Make sure you're running a kernel with the kernel hacking "debug memory allocations" option enabled. Then when it pauses, copy the "async" file for that controller and send it to me. In fact, just make a copy of every file in the relevant sysfs directory (it'll be something like /sys/bus/pci/devices/00:09.2).
Done that -- I've attached a complete log and a tarball of the sysfs copies, each a directory with the time in its name so you can match it against the log.
Thanks. Some of this does look like hardware/firmware issues.
* The first problem seemed to be at about 38:37, where the EHCI async schedule looks completely normal ... _unless_ the "nak3" values in the ep1in qh really are _not_ changing. Those values can be recycled very quickly; two samples is rarely enough to show changes, four or five samples is better.
If they're not changing, then EHCI silicon is for some reason not polling for I/O. One way that might happen is if some "short-read" logic misfired -- patch in the works.
* The second problem was at 38:42, where something called some usbcore code which complains "control/bulk timeout".
This is curious; it doesn't seem to be associated with an EHCI device (no such request in the async schedule snapshots).
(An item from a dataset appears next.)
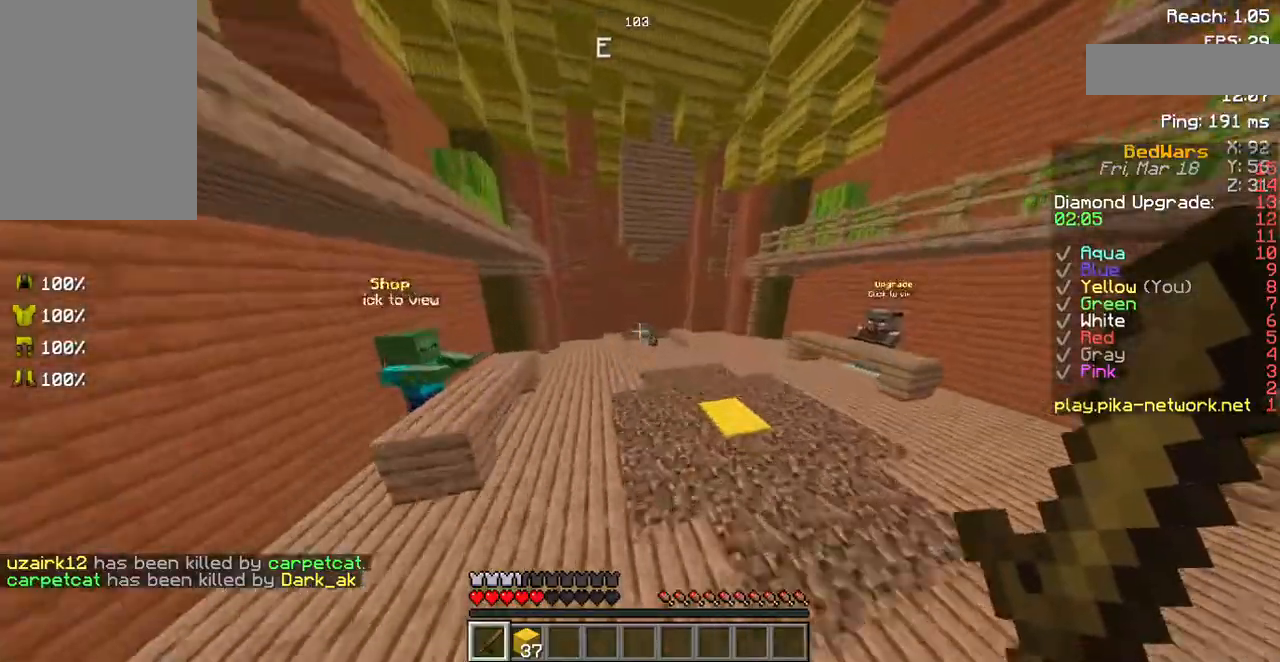
{"keys": ["d", "w"], "mouse": [], "events": [[336, "space", "up"], [437, "d", "down"]]}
If it's some other host controller, that may suggest some sort of electrical interference happening (why?). If you're using current code, usb-storage isn't making such calls any more...
* The third problem was at about 39:06, where the ep0out control transfer was clearly misbehaving. Its STATUS stage (IN) was just waiting, doing nothing ... but the SETUP stage had worked, as well as any DATA stage (both OUT packets).
Notice a pattern emerging: returning status IN to the host isn't working. But we know the OUT direction worked. This is on ep0out, vs the others being on ep1in.
No, devices are not allowed to make ep0 control requests wait until something else completes.
* Then at about 39:29 the TEST_UNIT_READY command (OUT) was accepted but the response (IN) timed out and was aborted. Only the one snapshot; can't really see if it was NAKing.
I'd hope that such requests wouldn't be accepted by hardware that's not ready to handle them, but unfortunately it seems some developers prefer to leave their OUT FIFOs in "accept packets till full" mode ... maybe that's what's happening.
* Fifth, at 39:34 two things happened: (a) bulk reset requested, and (b) more "control/bulk timeout" messages right away.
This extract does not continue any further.